Your goal: Reproduce all of the data below verbatim, line for line, and omit the pictures.

(Stored data entries)
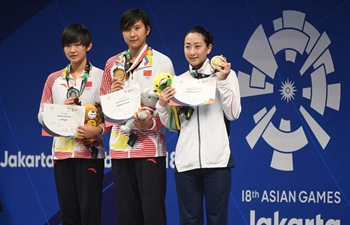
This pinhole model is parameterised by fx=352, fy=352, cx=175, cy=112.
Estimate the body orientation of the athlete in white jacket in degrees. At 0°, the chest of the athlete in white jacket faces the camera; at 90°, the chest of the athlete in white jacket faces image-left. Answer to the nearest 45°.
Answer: approximately 0°
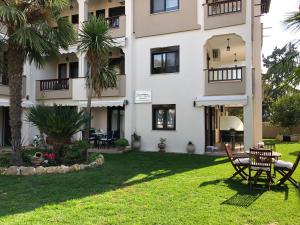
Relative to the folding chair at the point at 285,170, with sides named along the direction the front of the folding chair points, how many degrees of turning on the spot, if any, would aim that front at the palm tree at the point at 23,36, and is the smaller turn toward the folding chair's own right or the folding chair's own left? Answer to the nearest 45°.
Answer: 0° — it already faces it

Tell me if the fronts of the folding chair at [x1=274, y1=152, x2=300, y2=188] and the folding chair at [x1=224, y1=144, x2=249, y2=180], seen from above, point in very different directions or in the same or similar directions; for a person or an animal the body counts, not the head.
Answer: very different directions

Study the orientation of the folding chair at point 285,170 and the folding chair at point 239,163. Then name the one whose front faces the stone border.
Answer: the folding chair at point 285,170

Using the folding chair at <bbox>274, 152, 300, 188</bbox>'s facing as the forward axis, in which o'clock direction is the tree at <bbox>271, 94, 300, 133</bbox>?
The tree is roughly at 3 o'clock from the folding chair.

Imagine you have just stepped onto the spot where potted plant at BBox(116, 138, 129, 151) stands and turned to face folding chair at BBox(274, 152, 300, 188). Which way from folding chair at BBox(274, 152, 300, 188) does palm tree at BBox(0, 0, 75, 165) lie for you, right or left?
right

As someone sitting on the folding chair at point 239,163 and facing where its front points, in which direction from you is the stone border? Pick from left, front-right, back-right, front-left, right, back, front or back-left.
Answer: back

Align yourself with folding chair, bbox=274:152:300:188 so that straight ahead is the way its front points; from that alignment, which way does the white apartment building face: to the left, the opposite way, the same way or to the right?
to the left

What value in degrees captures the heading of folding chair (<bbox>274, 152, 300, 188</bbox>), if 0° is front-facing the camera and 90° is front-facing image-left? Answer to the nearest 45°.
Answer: approximately 90°

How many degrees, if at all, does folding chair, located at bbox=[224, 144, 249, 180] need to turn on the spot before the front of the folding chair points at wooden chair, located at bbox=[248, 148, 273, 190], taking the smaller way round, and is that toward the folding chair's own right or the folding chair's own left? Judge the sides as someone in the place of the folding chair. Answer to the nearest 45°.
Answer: approximately 45° to the folding chair's own right

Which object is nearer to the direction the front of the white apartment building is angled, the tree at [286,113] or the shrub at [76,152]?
the shrub

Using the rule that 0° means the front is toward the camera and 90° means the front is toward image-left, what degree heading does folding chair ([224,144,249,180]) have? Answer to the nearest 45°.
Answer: approximately 270°
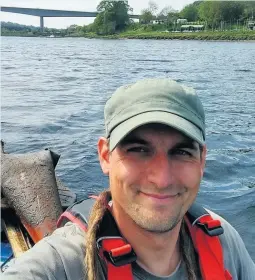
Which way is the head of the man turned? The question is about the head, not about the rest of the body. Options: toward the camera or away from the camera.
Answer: toward the camera

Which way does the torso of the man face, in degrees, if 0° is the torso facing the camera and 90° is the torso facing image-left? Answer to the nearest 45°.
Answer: approximately 0°
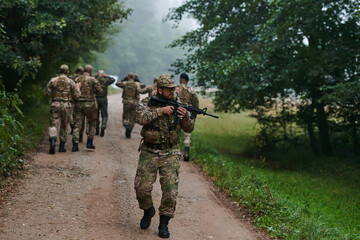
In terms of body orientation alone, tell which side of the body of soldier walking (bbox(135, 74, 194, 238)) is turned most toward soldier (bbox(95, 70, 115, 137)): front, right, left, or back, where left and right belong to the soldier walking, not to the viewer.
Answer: back

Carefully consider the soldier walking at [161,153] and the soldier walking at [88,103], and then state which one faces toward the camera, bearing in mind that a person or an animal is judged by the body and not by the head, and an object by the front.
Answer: the soldier walking at [161,153]

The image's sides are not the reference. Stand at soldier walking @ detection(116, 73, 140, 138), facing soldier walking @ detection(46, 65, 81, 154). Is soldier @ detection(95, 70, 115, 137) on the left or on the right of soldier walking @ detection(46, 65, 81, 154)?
right

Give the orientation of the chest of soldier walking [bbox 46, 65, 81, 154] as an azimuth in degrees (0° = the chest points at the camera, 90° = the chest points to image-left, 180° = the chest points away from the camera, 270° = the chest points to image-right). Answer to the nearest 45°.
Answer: approximately 180°

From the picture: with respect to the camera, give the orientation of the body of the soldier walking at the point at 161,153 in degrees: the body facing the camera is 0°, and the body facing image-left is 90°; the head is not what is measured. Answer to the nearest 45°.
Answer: approximately 0°

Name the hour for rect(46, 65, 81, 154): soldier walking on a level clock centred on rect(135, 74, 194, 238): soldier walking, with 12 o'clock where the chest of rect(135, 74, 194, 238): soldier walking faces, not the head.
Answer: rect(46, 65, 81, 154): soldier walking is roughly at 5 o'clock from rect(135, 74, 194, 238): soldier walking.

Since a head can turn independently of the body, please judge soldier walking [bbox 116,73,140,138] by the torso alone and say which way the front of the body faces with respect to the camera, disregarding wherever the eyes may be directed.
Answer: away from the camera

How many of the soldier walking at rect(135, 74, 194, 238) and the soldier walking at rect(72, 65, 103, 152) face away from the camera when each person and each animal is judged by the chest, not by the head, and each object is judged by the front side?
1

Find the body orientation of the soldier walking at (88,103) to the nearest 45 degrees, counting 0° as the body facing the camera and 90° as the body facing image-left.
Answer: approximately 180°

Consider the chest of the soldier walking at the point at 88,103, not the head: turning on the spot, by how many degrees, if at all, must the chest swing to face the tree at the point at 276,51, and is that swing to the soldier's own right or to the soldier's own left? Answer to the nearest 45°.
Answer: approximately 90° to the soldier's own right

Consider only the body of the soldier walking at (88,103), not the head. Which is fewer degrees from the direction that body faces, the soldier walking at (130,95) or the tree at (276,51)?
the soldier walking

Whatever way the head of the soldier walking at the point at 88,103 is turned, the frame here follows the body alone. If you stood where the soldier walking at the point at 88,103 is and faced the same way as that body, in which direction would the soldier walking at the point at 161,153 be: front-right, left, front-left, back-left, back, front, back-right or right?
back

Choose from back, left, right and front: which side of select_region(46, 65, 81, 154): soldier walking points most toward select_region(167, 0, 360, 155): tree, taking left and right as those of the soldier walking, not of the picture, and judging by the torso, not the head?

The completed task:
This pinhole model is parameterised by fx=352, fy=352, cx=175, cy=112.
Estimate the body orientation of the athlete in white jacket in degrees. At 0°, the chest of the athlete in white jacket faces the camera; at 90°, the chest of the athlete in white jacket faces image-left. Answer to the nearest 45°.
Answer: approximately 0°
Relative to the folding chair at the point at 285,170, with sides named along the direction the front of the folding chair points, how many degrees of turning on the spot, if any, would aim that front at the palm tree at the point at 23,36, and is the smaller turn toward the folding chair's own right or the folding chair's own left? Answer to the nearest 45°.
Answer: 0° — it already faces it

Tell me if the fronts of the folding chair at [x1=274, y1=152, x2=300, y2=188] and the folding chair at [x1=224, y1=144, x2=249, y2=180], seen from above, point in very different directions or in the same or similar directions; for a person or an animal the body counts, not the head.
Answer: very different directions

Study the orientation of the folding chair at point 285,170 and the folding chair at point 239,163. Then name the one whose front faces the stone border.
Answer: the folding chair at point 285,170

Using the folding chair at <bbox>274, 152, 300, 188</bbox>'s facing as the forward axis, in which o'clock direction is the tree at <bbox>271, 94, 300, 133</bbox>?
The tree is roughly at 3 o'clock from the folding chair.

Imagine you have just stepped onto the spot where potted plant at BBox(116, 138, 129, 151) stands and turned to face folding chair at BBox(274, 152, 300, 188). Which way from folding chair at BBox(274, 152, 300, 188) does palm tree at BBox(0, 0, 75, 165) lie for you, right or left?
right

As someone sitting on the folding chair at point 239,163 and facing where its front points, in which direction from you is the stone border? Pick from left, front-right, back-right, front-left, right, back, front or back-left.
Answer: back

Align yourself with folding chair, bbox=274:152:300:188 so that straight ahead is the way its front points; from that alignment, which way does the white apartment building face: to the left, the opposite way, the same way or to the right?
to the left

What value in degrees captures the heading of folding chair (<bbox>274, 152, 300, 188</bbox>), if 0° is front-facing the camera and 90° is front-facing image-left? Answer to the nearest 45°.
Answer: approximately 90°

How many degrees, if at all, does folding chair, located at bbox=[224, 144, 249, 180] need to turn on the spot before the front of the folding chair points at wooden chair, located at bbox=[248, 148, 273, 190], taking the smaller way round, and is that toward the folding chair's own right or the folding chair's own left? Judge the sides as someone in the place of the folding chair. Answer to the nearest 45°.
Answer: approximately 45° to the folding chair's own right

Which object is nearer to the direction the front of the white apartment building is angled, the tree at [286,113] or the shrub at [76,152]?
the shrub

Using the rule that 0° means the front is toward the camera and 90° means the front is toward image-left, what degree heading does folding chair ([224,144,249,180]) have? Answer to the nearest 45°.
Answer: approximately 270°
Which way is the head of the man turned? The question is about the head, not about the rest of the body. Options: toward the camera or away from the camera.
Answer: toward the camera

Which way does the torso of the man face, in degrees, if 0° is the torso facing the camera and 90° is the torso facing image-left? Answer to the nearest 45°.
Answer: approximately 0°
In terms of body orientation alone, tell which side of the body of soldier walking (bbox(135, 74, 194, 238)) is turned most toward soldier (bbox(95, 70, 115, 137)): front, right, left, or back, where left and right belong to the soldier walking, not to the viewer.
Answer: back

Carefully consider the soldier walking at [161,153] and the soldier walking at [88,103], and then state which one faces toward the camera, bearing in mind that a person or an animal is judged by the body and not by the head, and an object by the front.
Answer: the soldier walking at [161,153]

The image's sides are not the reference. Stand at soldier walking @ detection(116, 73, 140, 138), facing soldier walking @ detection(46, 65, 81, 154). Is soldier @ detection(95, 70, 115, 137) on the left or on the right of soldier walking @ detection(46, 65, 81, 154)?
right

Give the orientation of the chest of soldier walking [bbox 46, 65, 81, 154] as an azimuth in degrees (0° = the chest points at the camera, 90° = the chest points to image-left, 180° = the chest points away from the camera, 270° = the chest points to image-right). Answer to the nearest 45°.
Answer: approximately 180°

From the picture: with respect to the camera, give the orientation of the body of the soldier walking at the point at 161,153 in degrees: the body facing the camera is 0°, and the body facing image-left is 90°; the head is not what is measured. Answer to the nearest 45°.
Answer: approximately 0°

Name the hour for rect(46, 65, 81, 154): soldier walking on a level clock centred on rect(135, 74, 194, 238): soldier walking, with 12 o'clock where the chest of rect(135, 74, 194, 238): soldier walking faces, not the head.
Answer: rect(46, 65, 81, 154): soldier walking is roughly at 5 o'clock from rect(135, 74, 194, 238): soldier walking.

Since a head can turn independently of the body, please judge soldier walking [bbox 116,73,140,138] by the torso alone and say which way the front of the body faces with respect to the camera, disregarding wherever the eyes may be directed.
Answer: away from the camera

How many of the soldier walking at rect(135, 74, 194, 238) and the soldier walking at rect(72, 65, 103, 152) face away from the camera when each person and each animal is judged by the chest, not by the head, and each object is judged by the front side?
1

Find the body orientation of the soldier walking at (88,103) to the nearest 45 degrees, counting 0° as the body facing the camera and 90° as the body facing image-left.
Answer: approximately 180°

Consider the chest of the soldier walking at the point at 88,103, not the head: turning on the spot, by how many degrees, if at all, must the chest swing to face the tree at the point at 276,51, and is that swing to the soldier's own right or to the soldier's own left? Answer to the nearest 45°.
Answer: approximately 90° to the soldier's own right

Consider only the body of the soldier walking at (88,103), not the head. Which is fewer degrees from the direction that body faces, the soldier walking at (130,95) or the tree at (276,51)?
the soldier walking

Whatever way the head of the soldier walking at the point at 88,103 is turned, the frame here follows the body alone. If you stood where the soldier walking at the point at 88,103 is and faced the same way as that body, in which direction would the soldier walking at the point at 161,153 be: front-right, left, front-left, back-left, back, front, back-right or right?
back

Choose from back, left, right and front: which side of select_region(46, 65, 81, 154): soldier walking points most toward select_region(167, 0, 360, 155): tree, taking left and right as those of the soldier walking, not of the picture, and judging by the torso, not the head?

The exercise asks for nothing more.